Exercise input
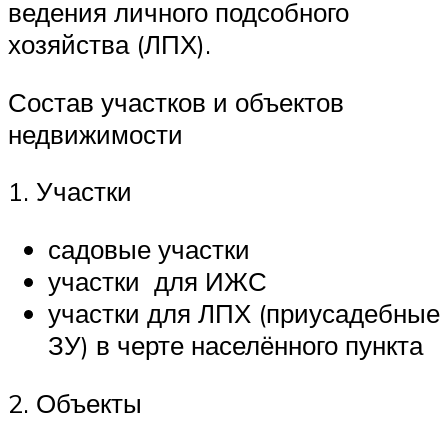
ведения личного подсобного
хозяйства (ЛПХ).
Состав участков и объектов
недвижимости
1. Участки
садовые участки
участки для ИЖС
участки для ЛПХ (приусадебные
ЗУ) в черте населённого пункта
2. Объекты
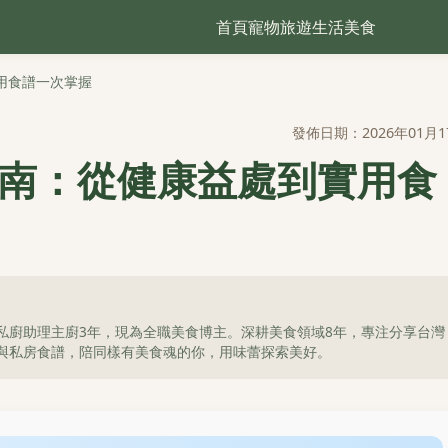
首頁
寵物
旅遊
生活
美食
用食譜一次掌握
發佈日期：2026年01月1
指南：從健康益處到實用食
私廚助理主廚3年，現為全職美食博主。深耕美食領域8年，專注分享台灣
與私房食譜，陪同樣有美食魂的你，用味蕾探索美好。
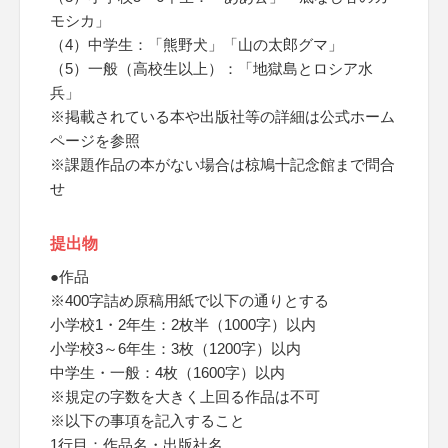
モシカ」
（4）中学生：「熊野犬」「山の太郎グマ」
（5）一般（高校生以上）：「地獄島とロシア水
兵」
※掲載されている本や出版社等の詳細は公式ホーム
ページを参照
※課題作品の本がない場合は椋鳩十記念館まで問合
せ
提出物
●作品
※400字詰め原稿用紙で以下の通りとする
小学校1・2年生：2枚半（1000字）以内
小学校3～6年生：3枚（1200字）以内
中学生・一般：4枚（1600字）以内
※規定の字数を大きく上回る作品は不可
※以下の事項を記入すること
1行目：作品名・出版社名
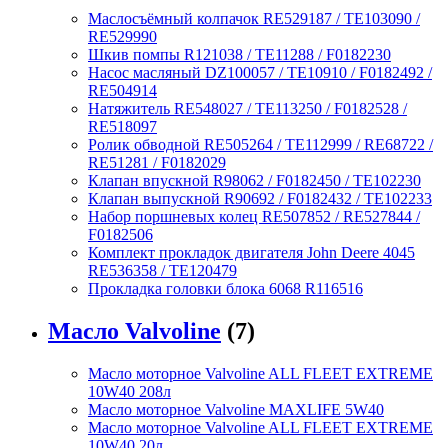
Маслосъёмный колпачок RE529187 / TE103090 /
RE529990
Шкив помпы R121038 / TE11288 / F0182230
Насос масляный DZ100057 / TE10910 / F0182492 /
RE504914
Натяжитель RE548027 / TE113250 / F0182528 /
RE518097
Ролик обводной RE505264 / TE112999 / RE68722 /
RE51281 / F0182029
Клапан впускной R98062 / F0182450 / TE102230
Клапан выпускной R90692 / F0182432 / TE102233
Набор поршневых колец RE507852 / RE527844 /
F0182506
Комплект прокладок двигателя John Deere 4045
RE536358 / TE120479
Прокладка головки блока 6068 R116516
Масло Valvoline
(7)
Масло моторное Valvoline ALL FLEET EXTREME
10W40 208л
Масло моторное Valvoline MAXLIFE 5W40
Масло моторное Valvoline ALL FLEET EXTREME
10W40 20л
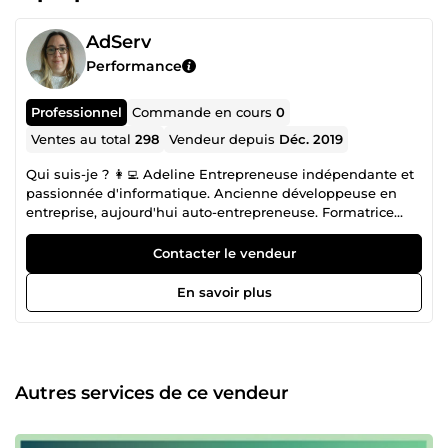
AdServ
Performance
Professionnel
Commande en cours
0
Ventes au total
298
Vendeur depuis
Déc. 2019
Qui suis-je ? 👩‍💻 Adeline Entrepreneuse indépendante et
passionnée d'informatique. Ancienne développeuse en
entreprise, aujourd'hui auto-entrepreneuse. Formatrice
dans divers centres de formation. Rédactrice de contenus
professionnels et éducatifs. Conceptrice e-learning Mon
Contacter le vendeur
parcours 💡 Une passion depuis le collège : Dès mes
premières années scolaires, j'ai réalisé des projets
En savoir plus
modestes qui ont jeté les bases de mon parcours. 🚀 Une
trajectoire en constante évolution : Mon parcours est
jalonné de réalisations diversifiées et d'un engagement
constant pour améliorer mes compétences. Diplômes et
certifications 🎓 Diplômes et Titres professionnels obtenus
Autres services de ce vendeur
: Brevet d'études Professionnel en Métier des services
administratifs. Baccalauréat Professionnel en Gestion
Administration. Titre professionnels Développeur Web et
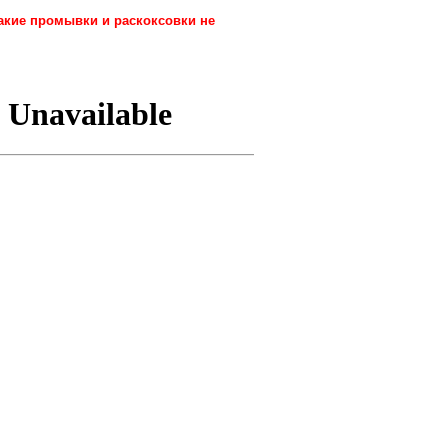
акие промывки и раскоксовки не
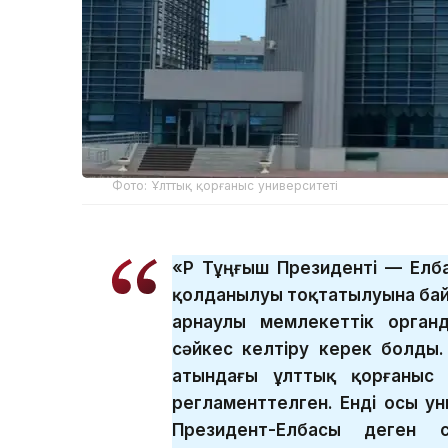
Фото: Ұлттық қорғаныс университеті
«ҚР Тұңғыш Президенті — Ел
қолданылуы тоқтатылуына бай
арнаулы мемлекеттік орган
сәйкес келтіру керек болды.
атындағы ұлттық қорғаныс 
регламенттелген. Енді осы ун
Президент-Елбасы деген с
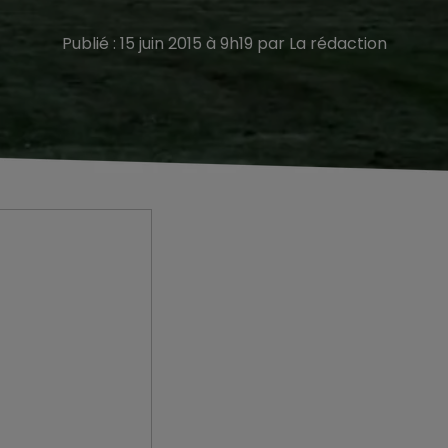
Publié : 15 juin 2015 à 9h19 par La rédaction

What you will do
Rewrite all of the data above, changing "Valvoline" to "Castrol" wherever it occurs and leaving everything else untouched. Leave out the pictures.

Solved exercise
ведения личного подсобного
хозяйства (ЛПХ).
Состав участков и объектов
недвижимости
1. Участки
садовые участки
участки для ИЖС
участки для ЛПХ (приусадебные
ЗУ) в черте населённого пункта
2. Объекты
首頁
寵物
旅遊
生活
美食
用食譜一次掌握
發佈日期：2026年01月1
指南：從健康益處到實用食
私廚助理主廚3年，現為全職美食博主。深耕美食領域8年，專注分享台灣
與私房食譜，陪同樣有美食魂的你，用味蕾探索美好。
モシカ」
（4）中学生：「熊野犬」「山の太郎グマ」
（5）一般（高校生以上）：「地獄島とロシア水
兵」
※掲載されている本や出版社等の詳細は公式ホーム
ページを参照
※課題作品の本がない場合は椋鳩十記念館まで問合
せ
提出物
●作品
※400字詰め原稿用紙で以下の通りとする
小学校1・2年生：2枚半（1000字）以内
小学校3～6年生：3枚（1200字）以内
中学生・一般：4枚（1600字）以内
※規定の字数を大きく上回る作品は不可
※以下の事項を記入すること
1行目：作品名・出版社名
Маслосъёмный колпачок RE529187 / TE103090 /
RE529990
Шкив помпы R121038 / TE11288 / F0182230
Насос масляный DZ100057 / TE10910 / F0182492 /
RE504914
Натяжитель RE548027 / TE113250 / F0182528 /
RE518097
Ролик обводной RE505264 / TE112999 / RE68722 /
RE51281 / F0182029
Клапан впускной R98062 / F0182450 / TE102230
Клапан выпускной R90692 / F0182432 / TE102233
Набор поршневых колец RE507852 / RE527844 /
F0182506
Комплект прокладок двигателя John Deere 4045
RE536358 / TE120479
Прокладка головки блока 6068 R116516
Масло Castrol
(7)
Масло моторное Castrol ALL FLEET EXTREME
10W40 208л
Масло моторное Castrol MAXLIFE 5W40
Масло моторное Castrol ALL FLEET EXTREME
10W40 20л
AdServ
Performance
Professionnel
Commande en cours
0
Ventes au total
298
Vendeur depuis
Déc. 2019
Qui suis-je ? 👩‍💻 Adeline Entrepreneuse indépendante et
passionnée d'informatique. Ancienne développeuse en
entreprise, aujourd'hui auto-entrepreneuse. Formatrice
dans divers centres de formation. Rédactrice de contenus
professionnels et éducatifs. Conceptrice e-learning Mon
Contacter le vendeur
parcours 💡 Une passion depuis le collège : Dès mes
premières années scolaires, j'ai réalisé des projets
En savoir plus
modestes qui ont jeté les bases de mon parcours. 🚀 Une
trajectoire en constante évolution : Mon parcours est
jalonné de réalisations diversifiées et d'un engagement
constant pour améliorer mes compétences. Diplômes et
certifications 🎓 Diplômes et Titres professionnels obtenus
Autres services de ce vendeur
: Brevet d'études Professionnel en Métier des services
administratifs. Baccalauréat Professionnel en Gestion
Administration. Titre professionnels Développeur Web et
акие промывки и раскоксовки не
Фото: Ұлттық қорғаныс университеті
«ҚР Тұңғыш Президенті — Ел
қолданылуы тоқтатылуына бай
арнаулы мемлекеттік орган
сәйкес келтіру керек болды.
атындағы ұлттық қорғаныс 
регламенттелген. Енді осы ун
Президент-Елбасы деген с
Publié : 15 juin 2015 à 9h19 par La rédaction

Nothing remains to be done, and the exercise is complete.